From here it was time to turn for home via a visit to the unoccupied Argentinian station Almirante Brown which we reached late in the evening. It is easy to see why the area was named Paradise Harbour, with its great glacier hung cliffs surrounding a mirror calm bay. Behind the station is a steep, largely deep, soft snow-covered hill several hundred feet high, absolutely ideal for sliding down in great clouds of trailing snow. Just across the harbour Water Boat Point was visible and I fretted at not being able to visit it. That highly eccentric pair who were the British Imperial Antarctic Expedition of 1921 and who spent the year there living alone in an abandoned water boat have always held rather a special appeal to me.

And then in the very early hours of the morning we poked the Zodiacs around the corner into the fjord-like Skontorp Cove with its surrounding hanging glaciers and rock cliffs and switched off the engines and sat in near dark and almost palpable silence, broken from time to time by the reports, like canon shots in the silence, of splitting ice, sometimes followed by the roar and crash as it fell into the sea.

It remained only to make a slight diversion westwards as we crossed Drake Passage so that we came up on Cape Horn to its west and then rounded it on our way to the Beagle Channel and in to "Fin del Mundo", the "End of the World", Ushuaia in Tierra del Fuego, for a few days before flying home.

### Apply what you read
• a. Decide whether each statement agrees with the Antarctic voyage account, answering yes or no and quoting the words from the account that settle it: (i) The Almirante Brown station was occupied when the visitors arrived. (ii) The narrator got to visit Water Boat Point. (iii) In Skontorp Cove the Zodiac engines were switched off.
• b. Carry on the Antarctic voyage account, starting right after its final sentence.
The items have no connection to the Antarctic voyage account.

### Dataset
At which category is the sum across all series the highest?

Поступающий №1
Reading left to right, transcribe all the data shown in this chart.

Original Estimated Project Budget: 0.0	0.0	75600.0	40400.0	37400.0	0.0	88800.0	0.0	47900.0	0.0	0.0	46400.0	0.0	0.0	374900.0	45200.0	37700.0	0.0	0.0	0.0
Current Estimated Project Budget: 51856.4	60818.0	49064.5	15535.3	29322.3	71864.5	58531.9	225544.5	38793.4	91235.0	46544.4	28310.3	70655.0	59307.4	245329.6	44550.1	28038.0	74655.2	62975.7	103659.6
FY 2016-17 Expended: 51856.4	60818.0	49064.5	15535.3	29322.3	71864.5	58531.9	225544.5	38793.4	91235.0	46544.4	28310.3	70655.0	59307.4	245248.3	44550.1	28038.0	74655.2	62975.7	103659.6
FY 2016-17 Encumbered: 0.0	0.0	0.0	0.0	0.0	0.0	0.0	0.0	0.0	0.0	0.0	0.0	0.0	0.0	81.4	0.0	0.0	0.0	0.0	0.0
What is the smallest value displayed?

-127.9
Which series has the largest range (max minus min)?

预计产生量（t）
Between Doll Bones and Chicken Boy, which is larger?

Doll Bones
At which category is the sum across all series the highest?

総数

...

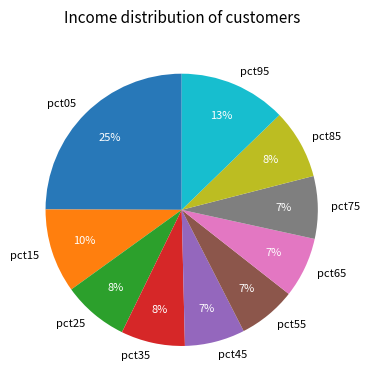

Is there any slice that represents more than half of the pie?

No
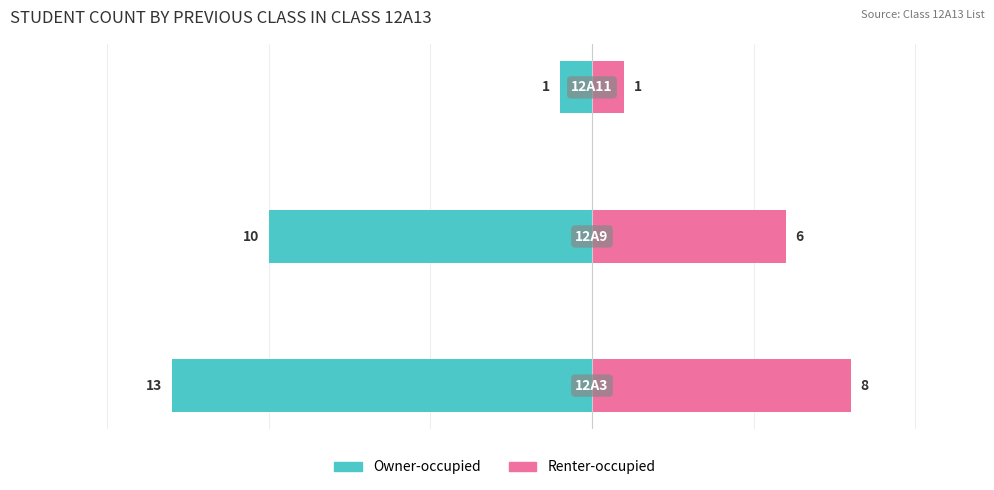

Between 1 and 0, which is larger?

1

...

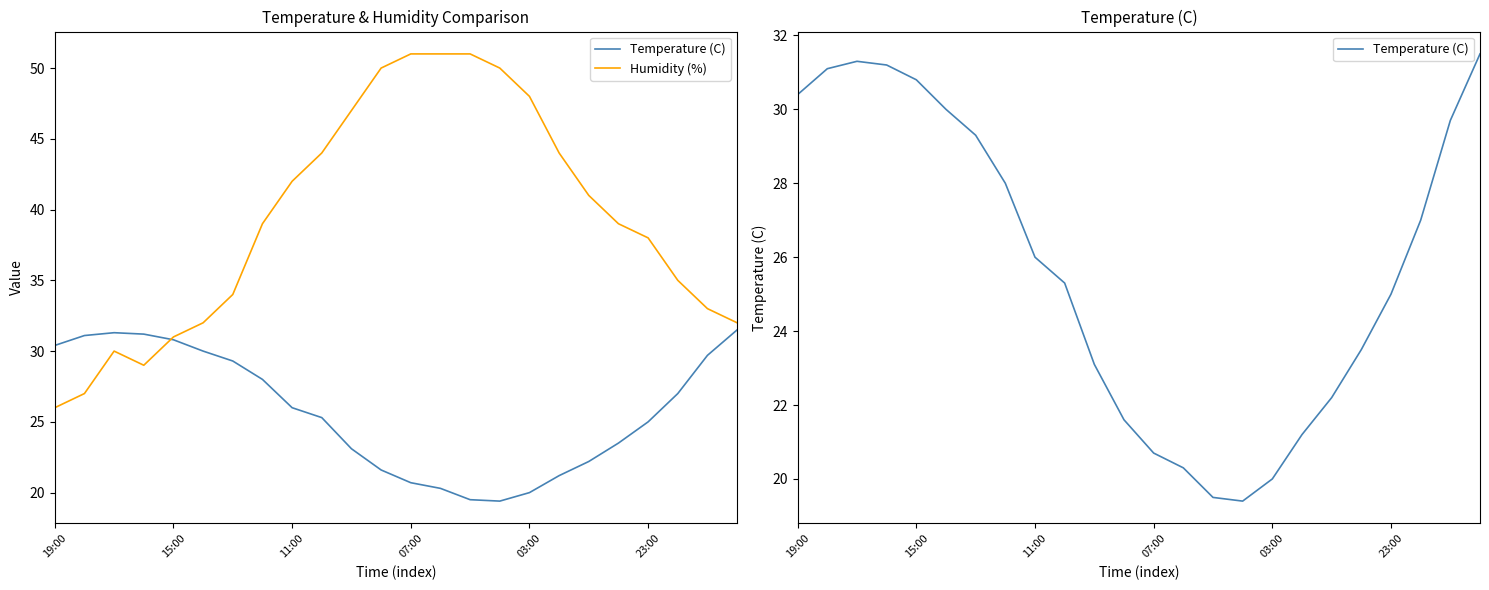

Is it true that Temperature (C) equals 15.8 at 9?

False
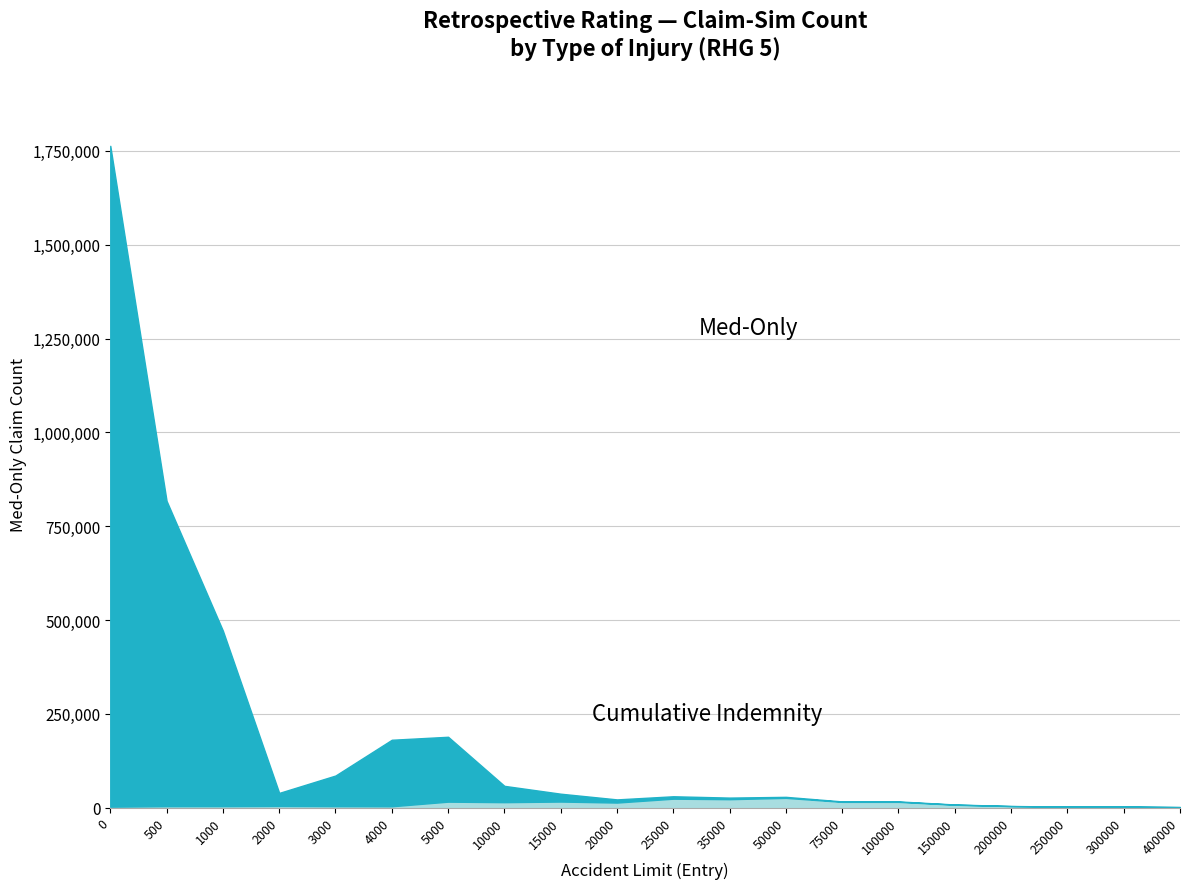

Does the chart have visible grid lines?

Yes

### Answers to the exercises
• a.
(i) No: "the unoccupied Argentinian station Almirante Brown"
(ii) No: "I fretted at not being able to visit it"
(iii) Yes: "switched off the engines"

• b.
A special bonus was to meet up again with Jenny Scott, that beaut knockabout ANARE type, after many years. She was doing a sterling job as lecturer and jack of all trades on the ship and, not content with her couple of months or so of that, was off with Sally Poncet to do another couple of months work for the British Government on rarely visited bird colonies on South Georgia, to provide baselines for determining the impact of tourist activity on animal populations.

 I still feel a greater connection, affection would not be the right term, with the vastly more robust and harsher East Antarctica, with its mountains swept bare of snow, its hard plateau neve and its chiselled sastrugi and its everlasting winds but this part of the world has much going for it. There is much more diverse animal life, there is much more, and more diverse, vegetation, you virtually trip over history, which is not of our own making, at every turn, it is warmer and gentler, it is probably "prettier", but it is not, to me, as stirring.

Syd Kirkby


One thing, however, is unreservedly better. It is MUCH better to spend two days in a quick nip across Drake Passage than a fortnight slogging down to Mawson.